Wie viel von dem abgerufenen Geld in den Ländern konkret in Azubi- und Studierendenwerke floss, konnte die Bundesregierung in einer Antwort auf eine Kleine Anfrage der Grünen nicht konkret benennen.
Doch die Regierung meldet Erfolge: Durch das Programm "Junges Wohnen" hätten sich die geförderten Wohnheimplätze 2024 im Vergleich zu 2023 mehr als verdoppelt, teilte der Sprecher des Bundesbauministeriums mit. Wurden im Jahr 2023 noch 4.176 Plätze durch die Gelder modernisiert oder neu gebaut, waren es im vergangenen Jahr 8.864.
Modernisierungen nötig
Neben neuen Wohnheimplätzen ist auch eine Sanierung der alten nötig: Fast ein Fünftel des abgerufenen Geldes aus dem Programm "Junges Wohnen" wurde in die Modernisierung von Wohnheimen gesteckt. "Wir kriegen von Studierenden gespiegelt, dass viele Wohnheime in schlechtem Zustand sind", sagt Schüssler, Referentin vom "freien Zusammenschluss von Student*innenschaften" (fzs). "Die Studierendenwerke haben nicht viel Geld, um zu sanieren."

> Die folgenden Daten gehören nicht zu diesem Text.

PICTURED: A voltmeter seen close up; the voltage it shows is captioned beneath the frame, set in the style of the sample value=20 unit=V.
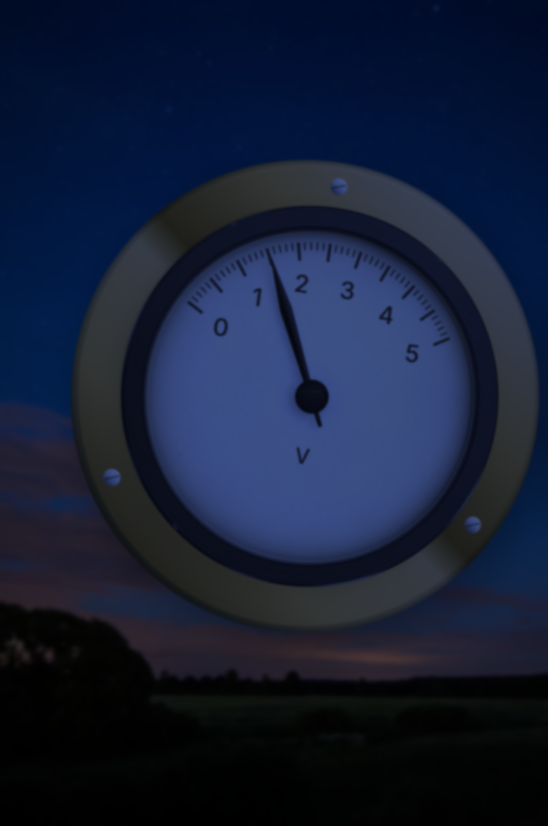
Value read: value=1.5 unit=V
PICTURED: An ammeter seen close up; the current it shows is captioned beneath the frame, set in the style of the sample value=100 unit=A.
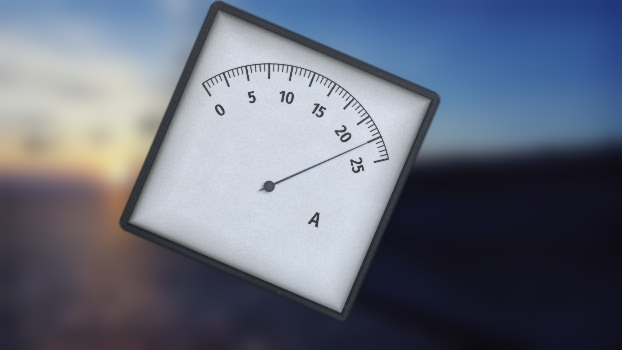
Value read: value=22.5 unit=A
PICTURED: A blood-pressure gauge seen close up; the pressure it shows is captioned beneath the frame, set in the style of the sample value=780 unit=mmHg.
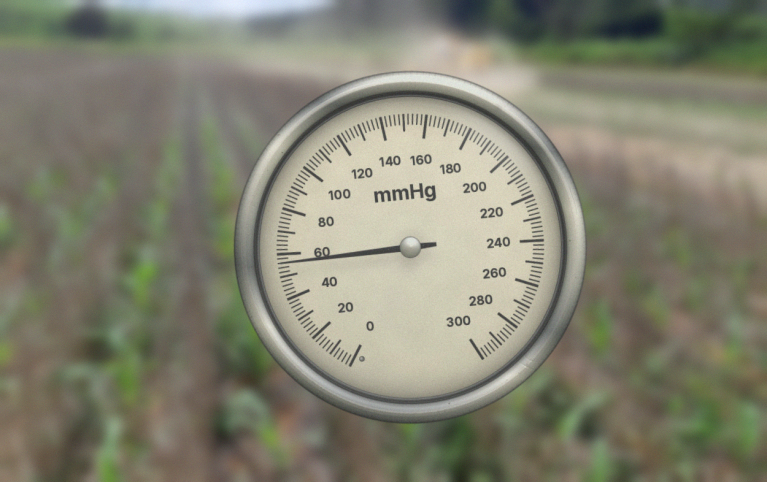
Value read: value=56 unit=mmHg
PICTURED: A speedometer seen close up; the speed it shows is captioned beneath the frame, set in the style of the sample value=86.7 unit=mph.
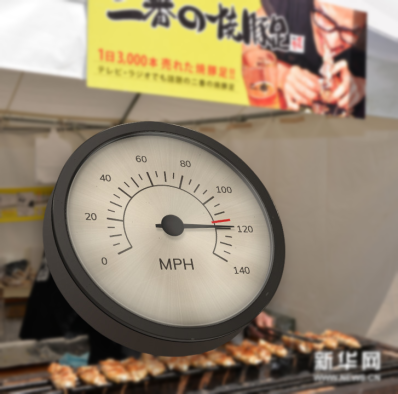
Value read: value=120 unit=mph
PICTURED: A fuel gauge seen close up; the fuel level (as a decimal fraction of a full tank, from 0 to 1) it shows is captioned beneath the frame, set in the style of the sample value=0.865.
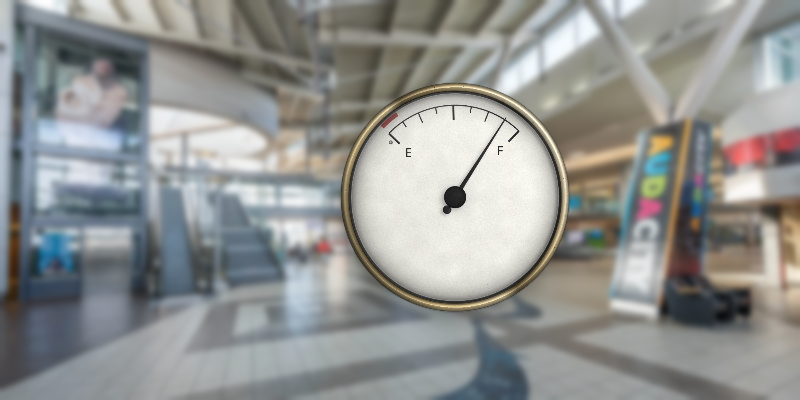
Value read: value=0.875
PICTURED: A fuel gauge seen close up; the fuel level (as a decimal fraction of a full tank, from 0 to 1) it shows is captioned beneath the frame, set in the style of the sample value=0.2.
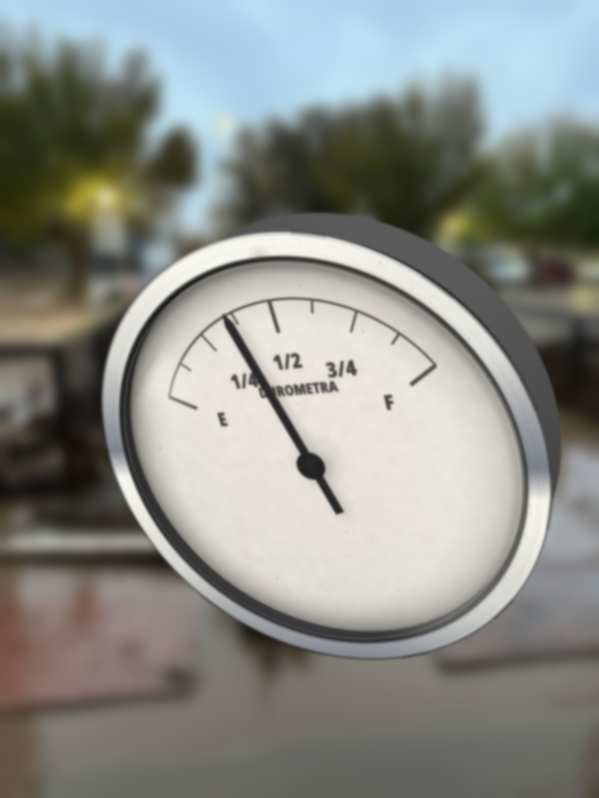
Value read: value=0.375
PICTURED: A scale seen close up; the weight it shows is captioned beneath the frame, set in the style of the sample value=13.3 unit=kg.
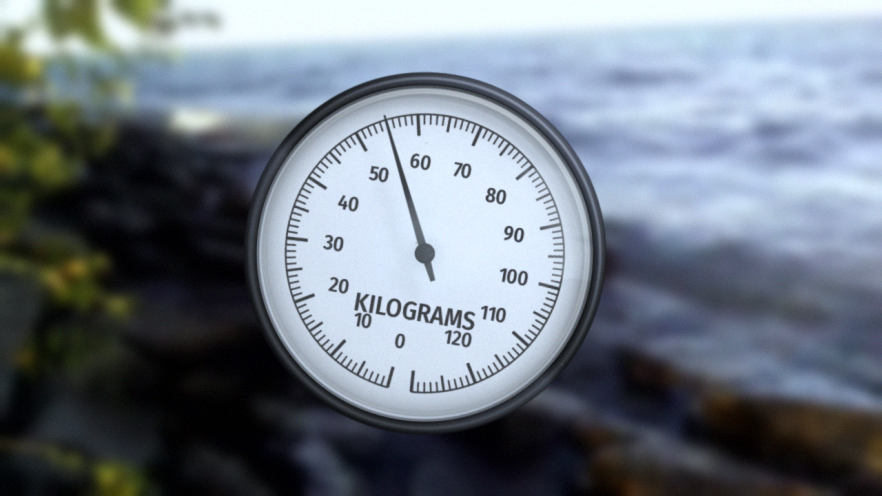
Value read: value=55 unit=kg
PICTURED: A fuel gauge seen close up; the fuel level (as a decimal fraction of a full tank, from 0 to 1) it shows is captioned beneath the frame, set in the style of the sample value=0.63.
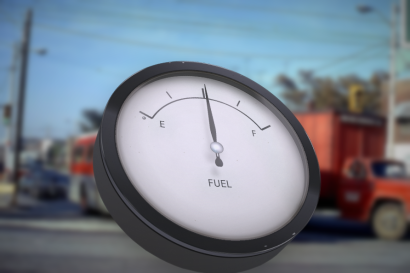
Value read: value=0.5
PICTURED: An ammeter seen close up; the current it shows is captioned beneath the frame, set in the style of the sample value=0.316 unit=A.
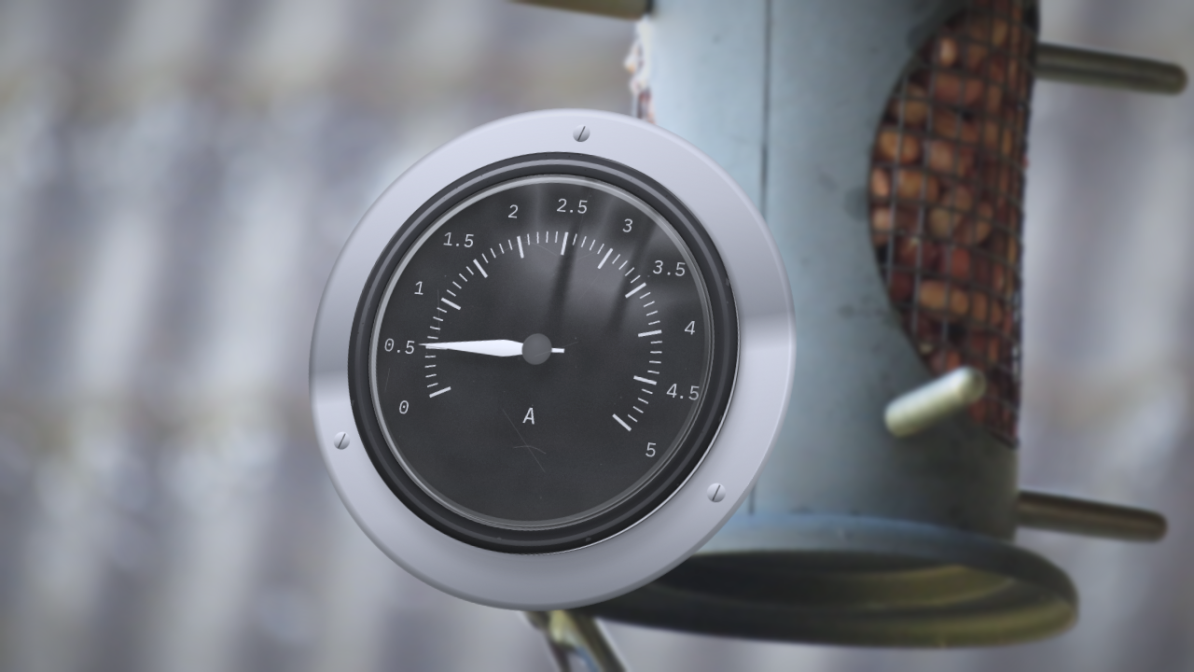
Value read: value=0.5 unit=A
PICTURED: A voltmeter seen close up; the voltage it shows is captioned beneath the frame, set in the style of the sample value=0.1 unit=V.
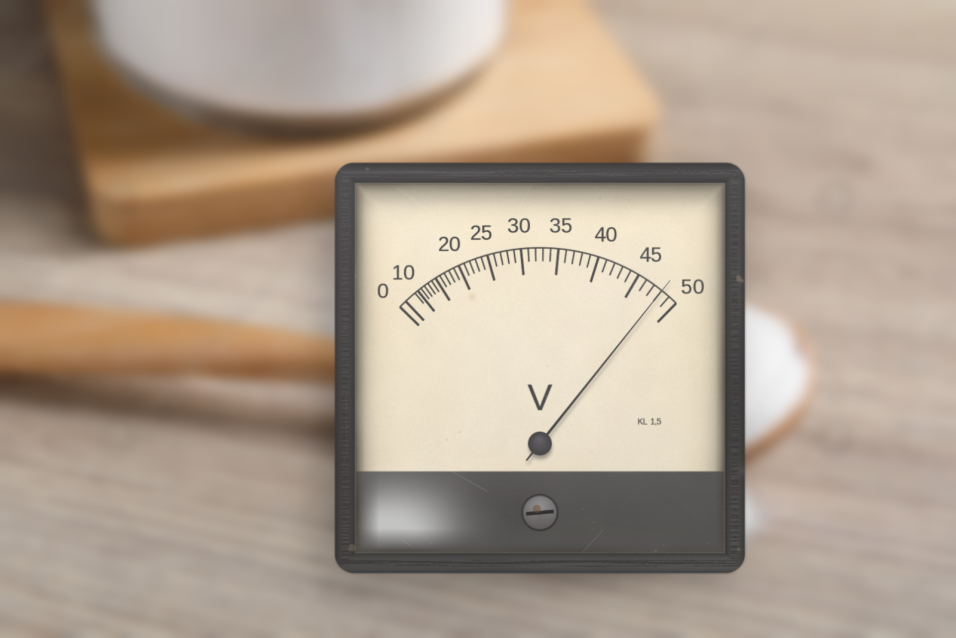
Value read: value=48 unit=V
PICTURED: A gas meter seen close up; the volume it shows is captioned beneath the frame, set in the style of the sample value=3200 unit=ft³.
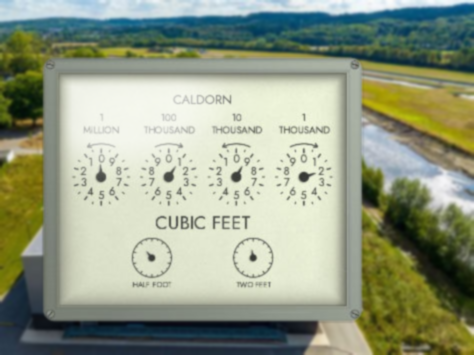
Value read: value=9200 unit=ft³
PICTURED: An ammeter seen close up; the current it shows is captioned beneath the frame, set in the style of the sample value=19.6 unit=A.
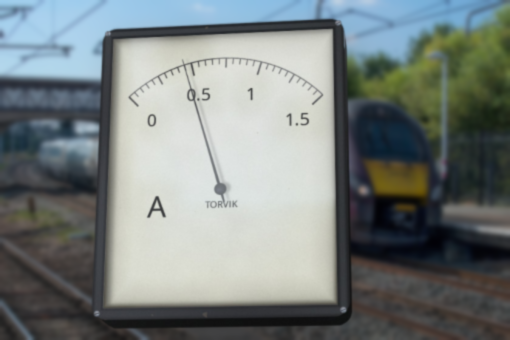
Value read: value=0.45 unit=A
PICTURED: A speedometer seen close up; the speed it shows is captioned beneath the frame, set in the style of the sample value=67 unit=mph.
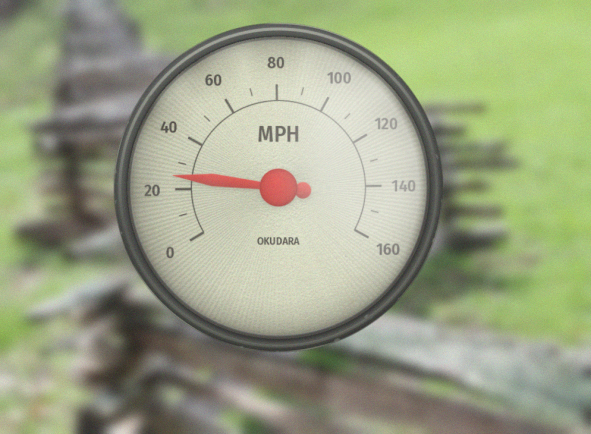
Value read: value=25 unit=mph
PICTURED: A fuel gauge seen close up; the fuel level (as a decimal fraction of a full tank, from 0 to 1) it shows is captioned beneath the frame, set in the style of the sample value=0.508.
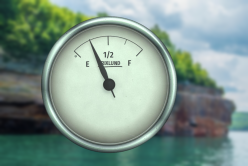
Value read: value=0.25
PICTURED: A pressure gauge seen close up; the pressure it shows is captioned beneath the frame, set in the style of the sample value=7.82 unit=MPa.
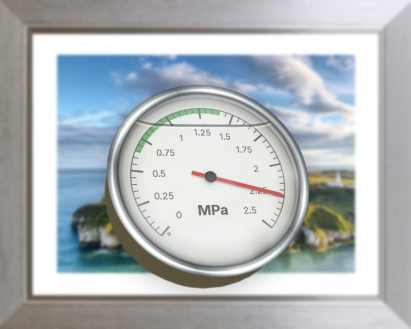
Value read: value=2.25 unit=MPa
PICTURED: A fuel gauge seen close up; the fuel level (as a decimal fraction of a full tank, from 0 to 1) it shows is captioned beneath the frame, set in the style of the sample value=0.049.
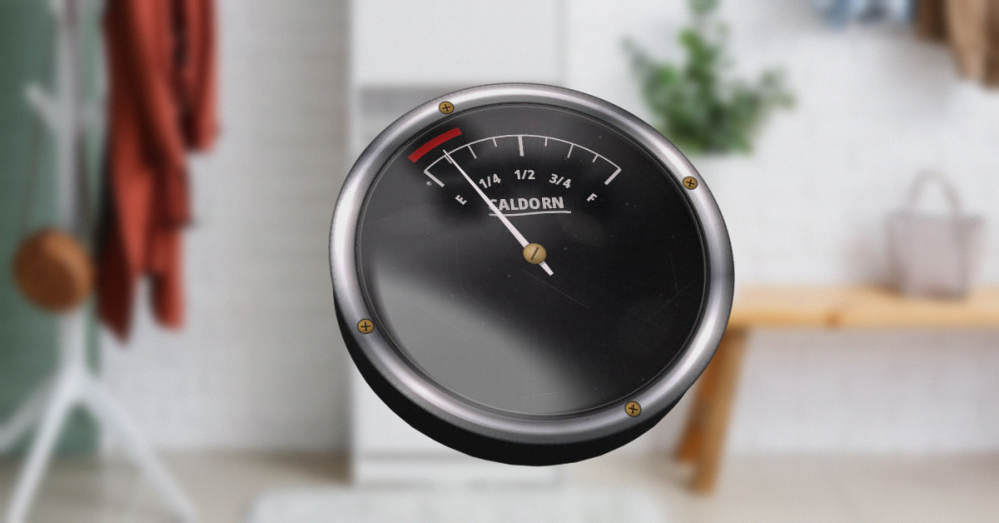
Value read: value=0.125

Die geplanten Maßnahmen können eine erste Entlastung schaffen. Das generelle Problem des Wohnungsmarktes löst es aber nicht. Für Schüssler ist daher die langfristige Frage: "Wie schaffen wir es, dass die Mieten nicht so drastisch steigen wie in den letzten Jahren?" Das Ziel müsse sein, dass sie wieder sinken.